Ein anderes Mitglied des CNFL ist das CID Fraen an Gender. Hier scheint man wenig Spaß bei Witzen zu verstehen, sobald sie auch nur teilweise auf Kosten von Frauen gehen. Auf der Facebookseite des CID kommt es dann zu teils ziemlich aggressiven Kommentaren, die geduldet werden.
Endet die Satirefreiheit bei den Frauen?
(Pause) Ich weiß es nicht. Eine gewisse Satire muss erlaubt sein. Auf verschiedenen Plattformen haben die Leute überhaupt kein Verständnis für Satire, die sie betrifft. Man muss auch feststellen, dass diese Leute oft über wenig Bewusstsein für andere Problematiken verfügen. Satire muss zwar erlaubt sein, aber es muss auch Grenzen geben.
Für mich ist es noch immer Großherzogin Maria Teresa.
Als christlichsoziale Frauen werden wir 2023 eine weibliche Spitzenkandidatur unterstützen.
Ihre Partei, die CSV, hat mit Martine Hansen eine Fraktionschefin. Ist 2023 die Zeit reif für die erste weibliche Spitzenkandidatur?

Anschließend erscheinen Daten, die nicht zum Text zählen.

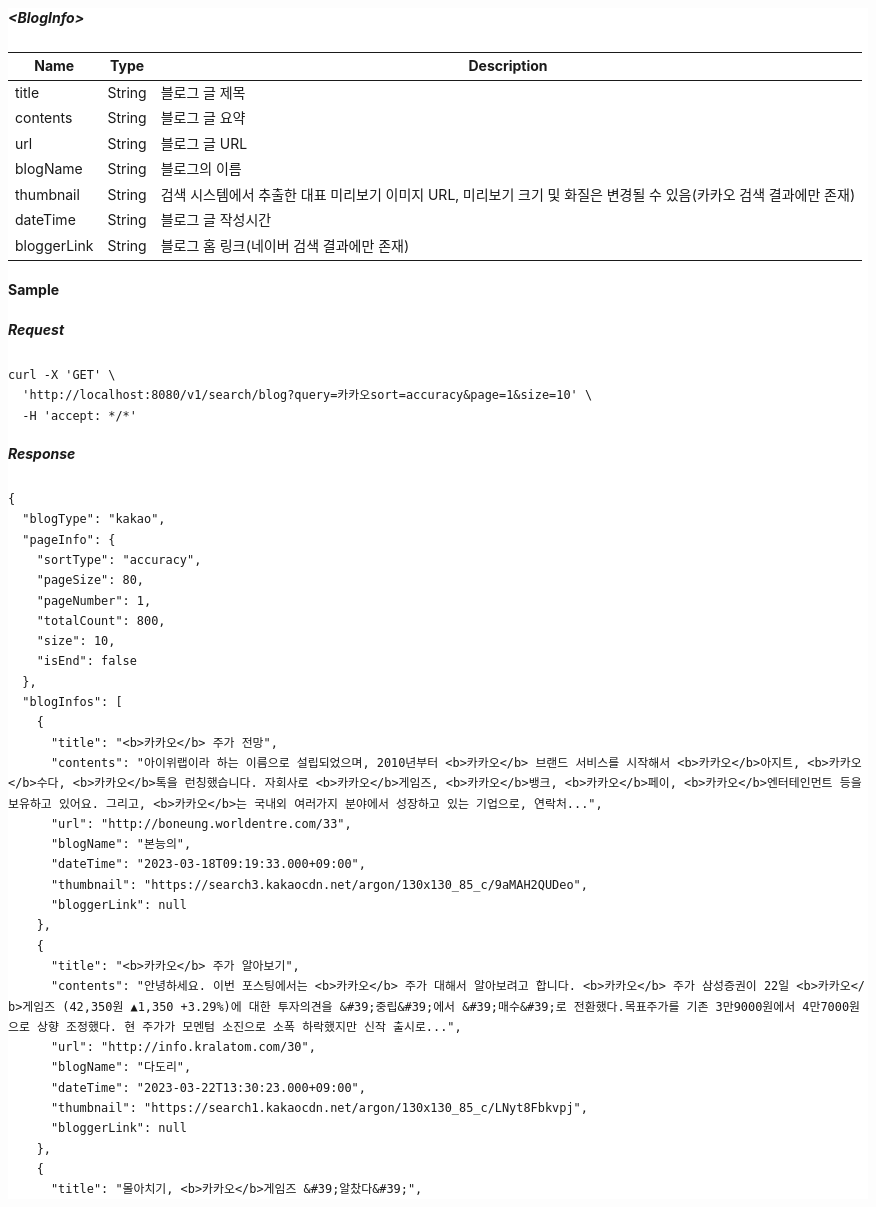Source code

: ##### \<BlogInfo\>

| Name | Type | Description |
| --- | --- | --- |
| title | String | 블로그 글 제목 |
| contents | String | 블로그 글 요약 |
| url | String | 블로그 글 URL |
| blogName | String | 블로그의 이름 |
| thumbnail | String | 검색 시스템에서 추출한 대표 미리보기 이미지 URL, 미리보기 크기 및 화질은 변경될 수 있음(카카오 검색 결과에만 존재) |
| dateTime | String | 블로그 글 작성시간 |
| bloggerLink | String | 블로그 홈 링크(네이버 검색 결과에만 존재) |

#### Sample

##### Request

```
curl -X 'GET' \
  'http://localhost:8080/v1/search/blog?query=카카오sort=accuracy&page=1&size=10' \
  -H 'accept: */*'
```

##### Response

```
{
  "blogType": "kakao",
  "pageInfo": {
    "sortType": "accuracy",
    "pageSize": 80,
    "pageNumber": 1,
    "totalCount": 800,
    "size": 10,
    "isEnd": false
  },
  "blogInfos": [
    {
      "title": "<b>카카오</b> 주가 전망",
      "contents": "아이위랩이라 하는 이름으로 설립되었으며, 2010년부터 <b>카카오</b> 브랜드 서비스를 시작해서 <b>카카오</b>아지트, <b>카카오</b>수다, <b>카카오</b>톡을 런칭했습니다. 자회사로 <b>카카오</b>게임즈, <b>카카오</b>뱅크, <b>카카오</b>페이, <b>카카오</b>엔터테인먼트 등을 보유하고 있어요. 그리고, <b>카카오</b>는 국내외 여러가지 분야에서 성장하고 있는 기업으로, 연락처...",
      "url": "http://boneung.worldentre.com/33",
      "blogName": "본능의",
      "dateTime": "2023-03-18T09:19:33.000+09:00",
      "thumbnail": "https://search3.kakaocdn.net/argon/130x130_85_c/9aMAH2QUDeo",
      "bloggerLink": null
    },
    {
      "title": "<b>카카오</b> 주가 알아보기",
      "contents": "안녕하세요. 이번 포스팅에서는 <b>카카오</b> 주가 대해서 알아보려고 합니다. <b>카카오</b> 주가 삼성증권이 22일 <b>카카오</b>게임즈 (42,350원 ▲1,350 +3.29%)에 대한 투자의견을 &#39;중립&#39;에서 &#39;매수&#39;로 전환했다.목표주가를 기존 3만9000원에서 4만7000원으로 상향 조정했다. 현 주가가 모멘텀 소진으로 소폭 하락했지만 신작 출시로...",
      "url": "http://info.kralatom.com/30",
      "blogName": "다도리",
      "dateTime": "2023-03-22T13:30:23.000+09:00",
      "thumbnail": "https://search1.kakaocdn.net/argon/130x130_85_c/LNyt8Fbkvpj",
      "bloggerLink": null
    },
    {
      "title": "몰아치기, <b>카카오</b>게임즈 &#39;알찼다&#39;",
```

Als christlich-soziale Frauen haben wir bereits vor den letzten Nationalwahlen dafür plädiert, dass Martine Hansen Spitzenkandidatin werden sollte. Das wäre ein starkes Zeichen gewesen, aber unser Wunsch wurde nicht erhört. Zumindest war Frau Hansen Spitzenkandidatin im Bezirk Norden. Für 2023 werden wir eine weibliche Spitzenkandidatur unterstützen, wenn wir eine geeignete Kandidatin haben.